Entries shown:
= Beginning of Section =
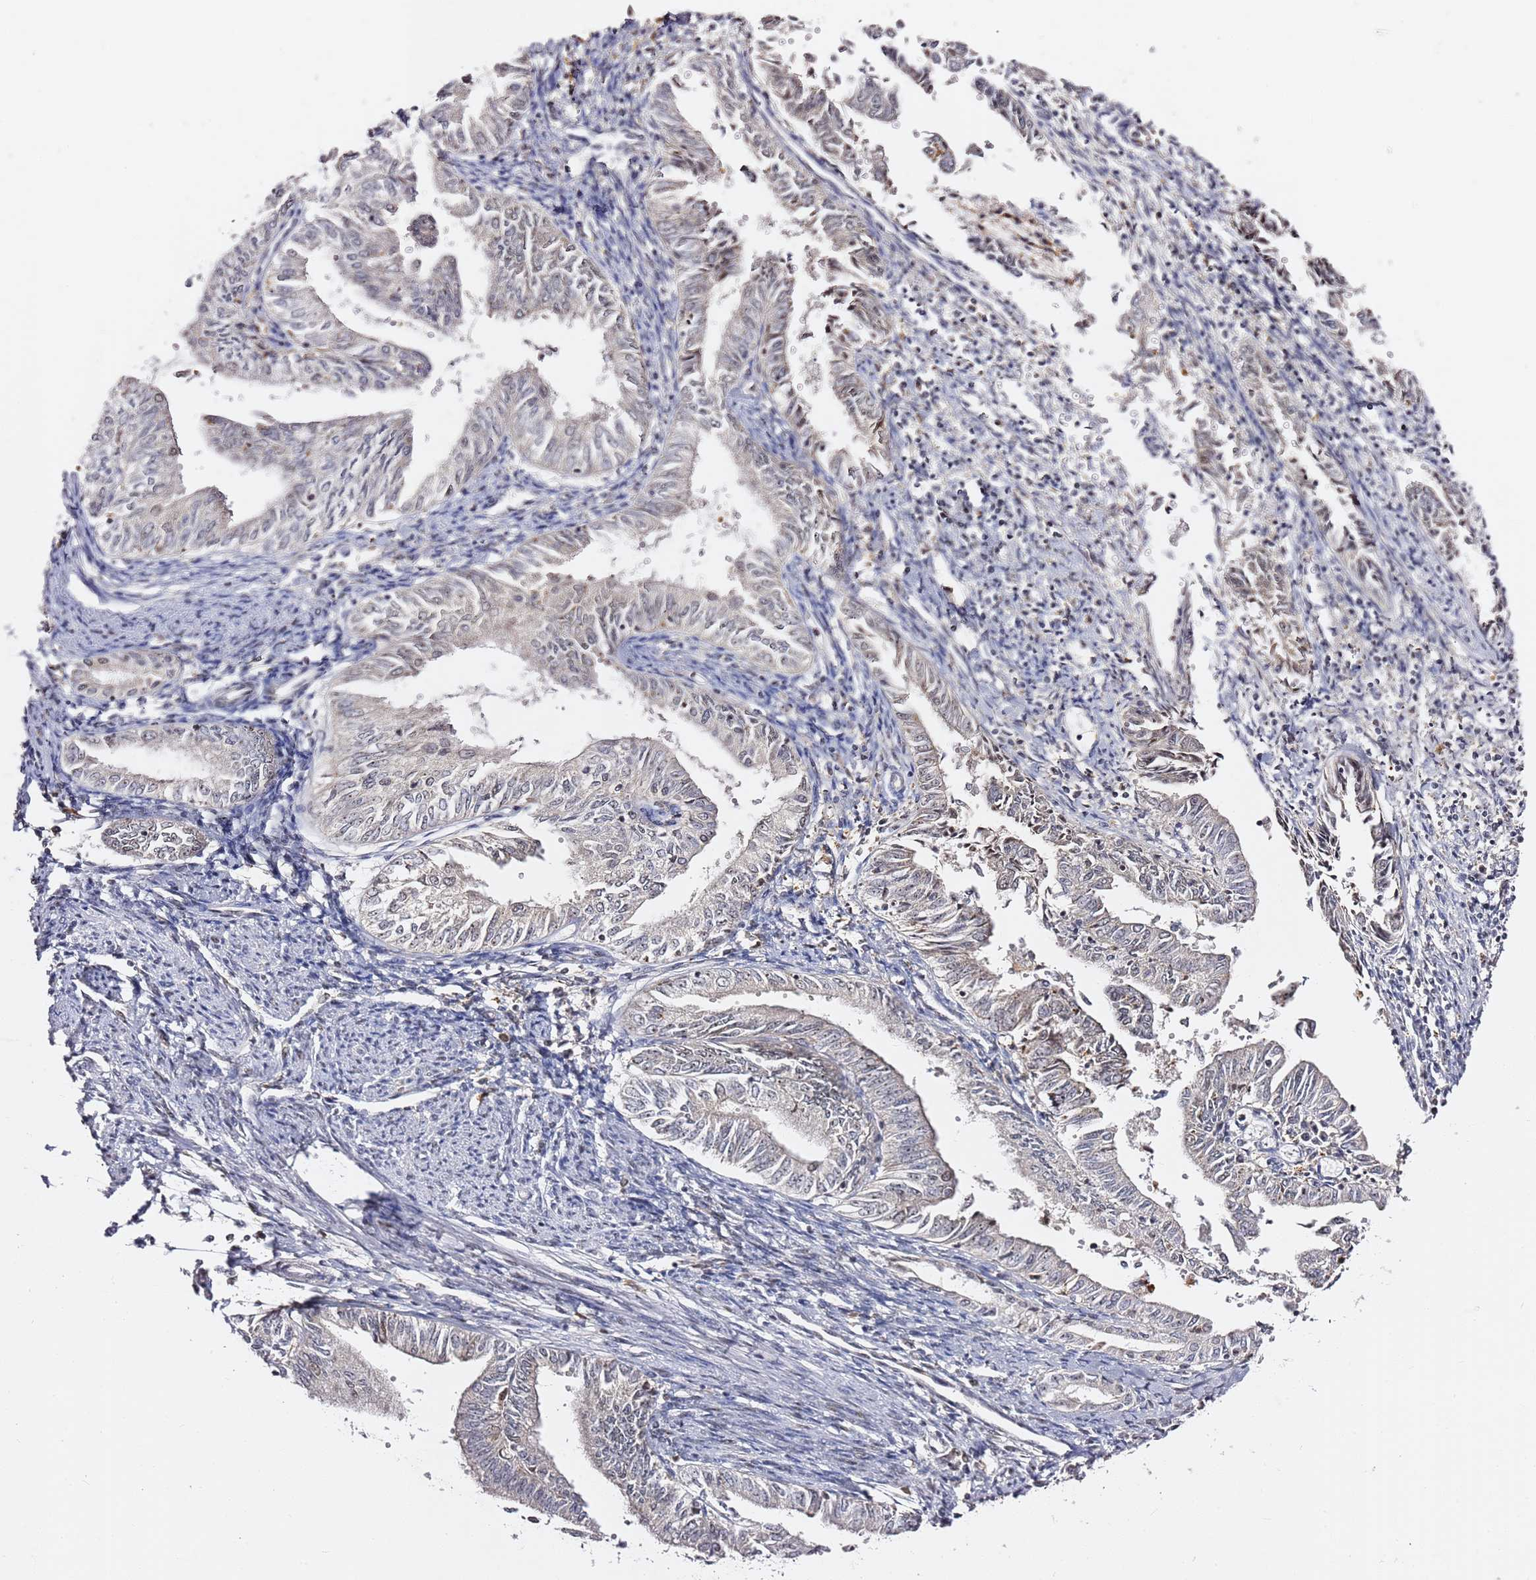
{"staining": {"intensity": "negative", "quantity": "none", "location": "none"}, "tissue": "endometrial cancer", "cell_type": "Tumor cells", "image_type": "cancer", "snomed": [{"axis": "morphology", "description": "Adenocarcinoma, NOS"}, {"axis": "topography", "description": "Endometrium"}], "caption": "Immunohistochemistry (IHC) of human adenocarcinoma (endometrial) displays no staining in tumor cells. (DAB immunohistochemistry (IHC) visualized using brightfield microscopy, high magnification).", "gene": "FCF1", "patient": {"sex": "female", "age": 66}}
= End of Section =
= Beginning of Section =
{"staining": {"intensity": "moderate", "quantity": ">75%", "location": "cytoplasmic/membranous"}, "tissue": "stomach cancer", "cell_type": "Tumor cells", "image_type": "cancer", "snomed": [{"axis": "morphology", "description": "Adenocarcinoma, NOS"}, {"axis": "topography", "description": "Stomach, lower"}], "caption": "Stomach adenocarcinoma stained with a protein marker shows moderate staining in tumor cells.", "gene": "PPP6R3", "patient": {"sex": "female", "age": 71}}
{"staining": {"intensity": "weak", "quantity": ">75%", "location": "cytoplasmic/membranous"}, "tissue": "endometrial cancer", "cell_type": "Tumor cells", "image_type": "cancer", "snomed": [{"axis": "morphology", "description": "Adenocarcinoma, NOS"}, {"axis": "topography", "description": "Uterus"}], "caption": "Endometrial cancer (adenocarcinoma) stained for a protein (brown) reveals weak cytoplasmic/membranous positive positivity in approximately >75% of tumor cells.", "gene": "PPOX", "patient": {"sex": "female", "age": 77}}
= End of Section =
= Beginning of Section =
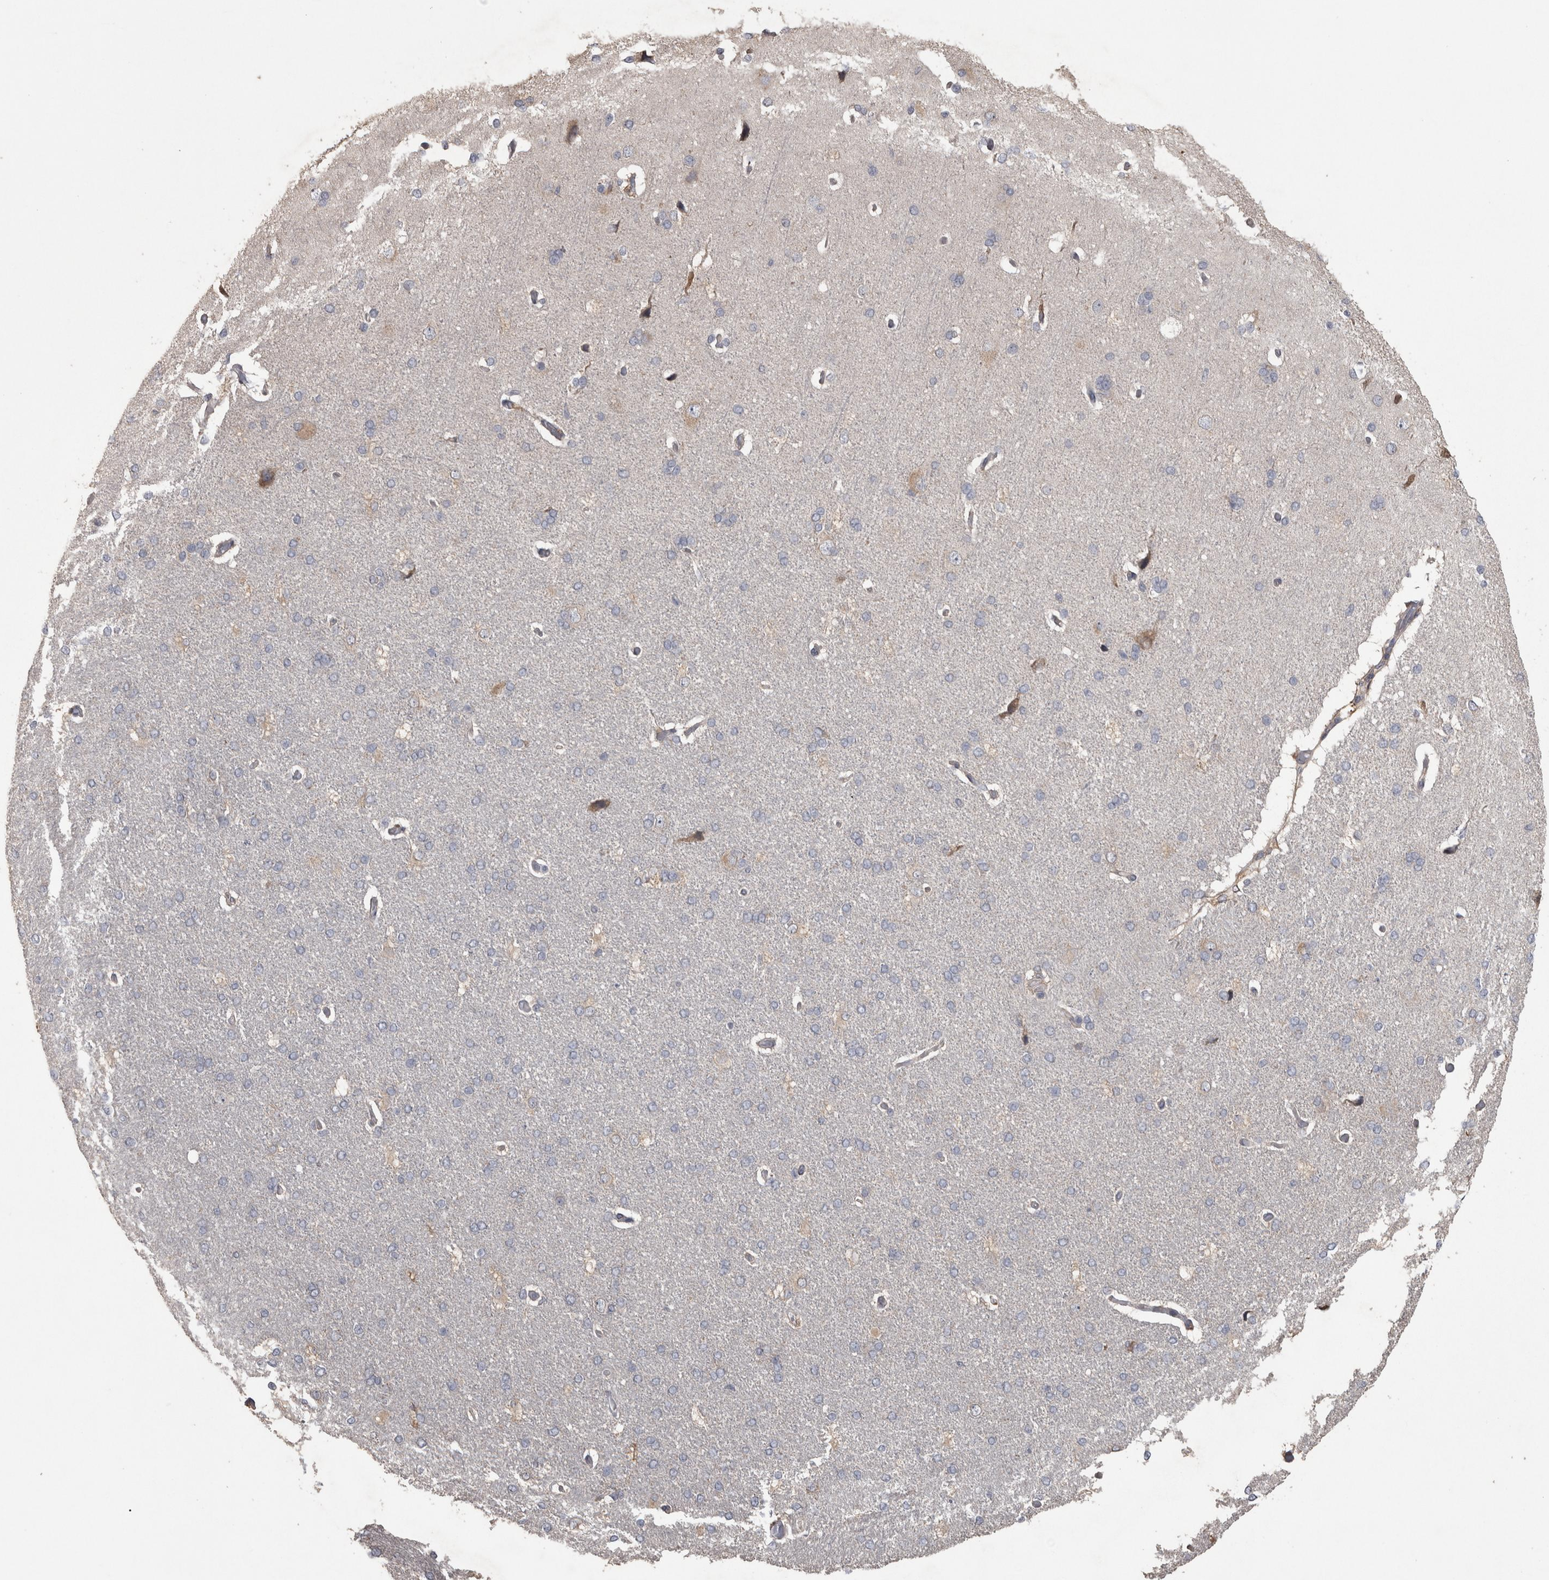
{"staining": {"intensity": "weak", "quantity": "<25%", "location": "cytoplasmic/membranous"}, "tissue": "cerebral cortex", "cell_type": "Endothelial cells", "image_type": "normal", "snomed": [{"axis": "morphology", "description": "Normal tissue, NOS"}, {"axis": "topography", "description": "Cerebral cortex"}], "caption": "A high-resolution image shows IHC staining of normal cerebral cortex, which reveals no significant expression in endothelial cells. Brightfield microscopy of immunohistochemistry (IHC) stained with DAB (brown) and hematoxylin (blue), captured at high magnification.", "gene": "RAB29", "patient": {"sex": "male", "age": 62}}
= End of Section =
Problem requirements: Within the material above, output exactly the lines from the one with "adenocarcinoma stained with" through the one with "cancer (adenocarcinoma) stained", end lines included, and nothing besides.

Solution to this exercise:
{"staining": {"intensity": "moderate", "quantity": ">75%", "location": "cytoplasmic/membranous"}, "tissue": "stomach cancer", "cell_type": "Tumor cells", "image_type": "cancer", "snomed": [{"axis": "morphology", "description": "Adenocarcinoma, NOS"}, {"axis": "topography", "description": "Stomach, lower"}], "caption": "Stomach adenocarcinoma stained with a protein marker shows moderate staining in tumor cells.", "gene": "PPP6R3", "patient": {"sex": "female", "age": 71}}
{"staining": {"intensity": "weak", "quantity": ">75%", "location": "cytoplasmic/membranous"}, "tissue": "endometrial cancer", "cell_type": "Tumor cells", "image_type": "cancer", "snomed": [{"axis": "morphology", "description": "Adenocarcinoma, NOS"}, {"axis": "topography", "description": "Uterus"}], "caption": "Endometrial cancer (adenocarcinoma) stained for a protein (brown) reveals weak cytoplasmic/membranous positive positivity in approximately >75% of tumor cells.", "gene": "PPOX", "patient": {"sex": "female", "age": 77}}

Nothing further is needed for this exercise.